It all depends on where you are in life. I think most people here are still in accumulation phase. We want leverage and more growth. I think most people plan to be debt free or have very little debt at some point.
Have you done numbers when it comes to pay more every month via 15 years vs 30 years? I know it sounds weird, but that extra amount every month will impede you from using that money to invest it on another home, right?
Will your mind change if the tax reform affects you?
For 15 years, if we pay $X as interest, we pay $3X for 30 years. On any case, when we see interest side, we may stand to gain 2X by changing to 15 years, but when we account ROI on investment keeping 30 years, we gain a lot when ROI exceeds 10%
I was having first 30 years, refinanced to 15 years, then returned back to 30 years fixed.
When you retire, one of the old time concerns was that you wouldn’t have any deductions, thus having a mortgage was a bless or a disgrace if you didn’t have any savings. Your SS then would be taxed to the max because your rentals and whatnot income would trigger the IRS to tax you on a tax bracket you, by not understanding the fundamentals of double taxation, fell in by not having any deductions.
I don’t know if the future tax reform will change that.
As long as I am working, like most earners, I will be paying mortgage. The moment I turn to retirement, all mortgages will be paid no matter how much interest rate is. At that time, I look at mortgage as risk than investment/ROI.

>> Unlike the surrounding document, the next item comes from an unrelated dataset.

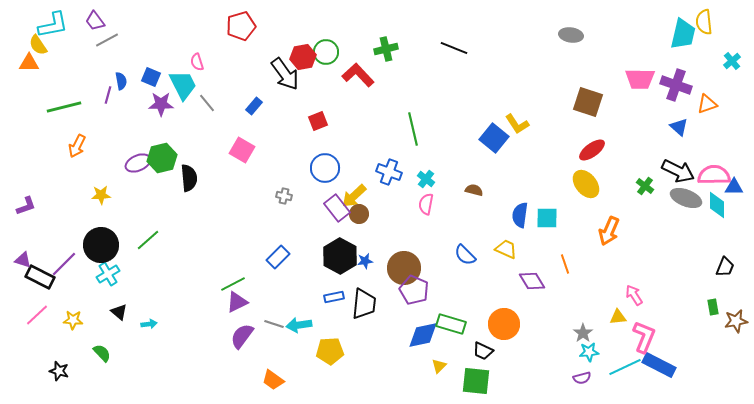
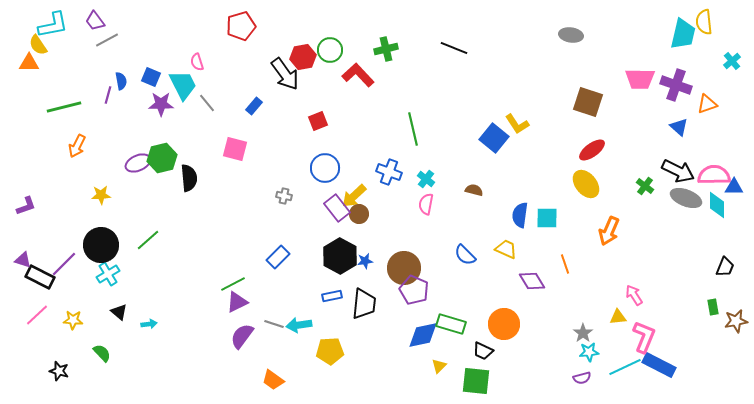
green circle at (326, 52): moved 4 px right, 2 px up
pink square at (242, 150): moved 7 px left, 1 px up; rotated 15 degrees counterclockwise
blue rectangle at (334, 297): moved 2 px left, 1 px up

A lot of people have 200k pension after retirement. I think they only need to buy a life insurance policy and no need to pay off mortgage. Their life is more valuable financially than a no-income retiree
Most of people we interview during our retirement plans never knew that, first, they had to pay taxes to cash out their 401Ks, IRAs, etc. They didn’t know that when they retired their income from rentals and whatnot would make them qualify to sometimes a higher tax bracket than 0, which is the aim of many retirees. That will result in their SS income being taxed up to 85%. So, with no deductions, they will pay straight to uncle Sam money that they could have easily be saving if they planned with anticipation. It is like any business that has only income but barely any expenses to deduct. Cha-chin!
They also, lack of any life insurance because at the time they were in the age of thinking, the usual insurance being promoted was term, whole life or regular life insurance, very expensive, so they didn’t believe in anything. So, if they get into a very grave situation, they have to spend down all what they saved down to certain amount, so they can qualify for any government assistance. By the way, there’s no long term care paid for by the government. As I said, once you spend down to the legal limits, from there you will live with a house and a car and some money in the bank. If you had plenty, most will have to be spent down to pay for long term care. Google it.
Next week, at our office’s meeting, we’ll have a meeting/class where a CPA will teach us how to put grandma/pa into a retirement home as a higher income person paying $7K+ a month, then, do a legal trick, and leave her there paying $700 a month, even though the have plenty of $ to pay for her care. All legal, playing by the rules.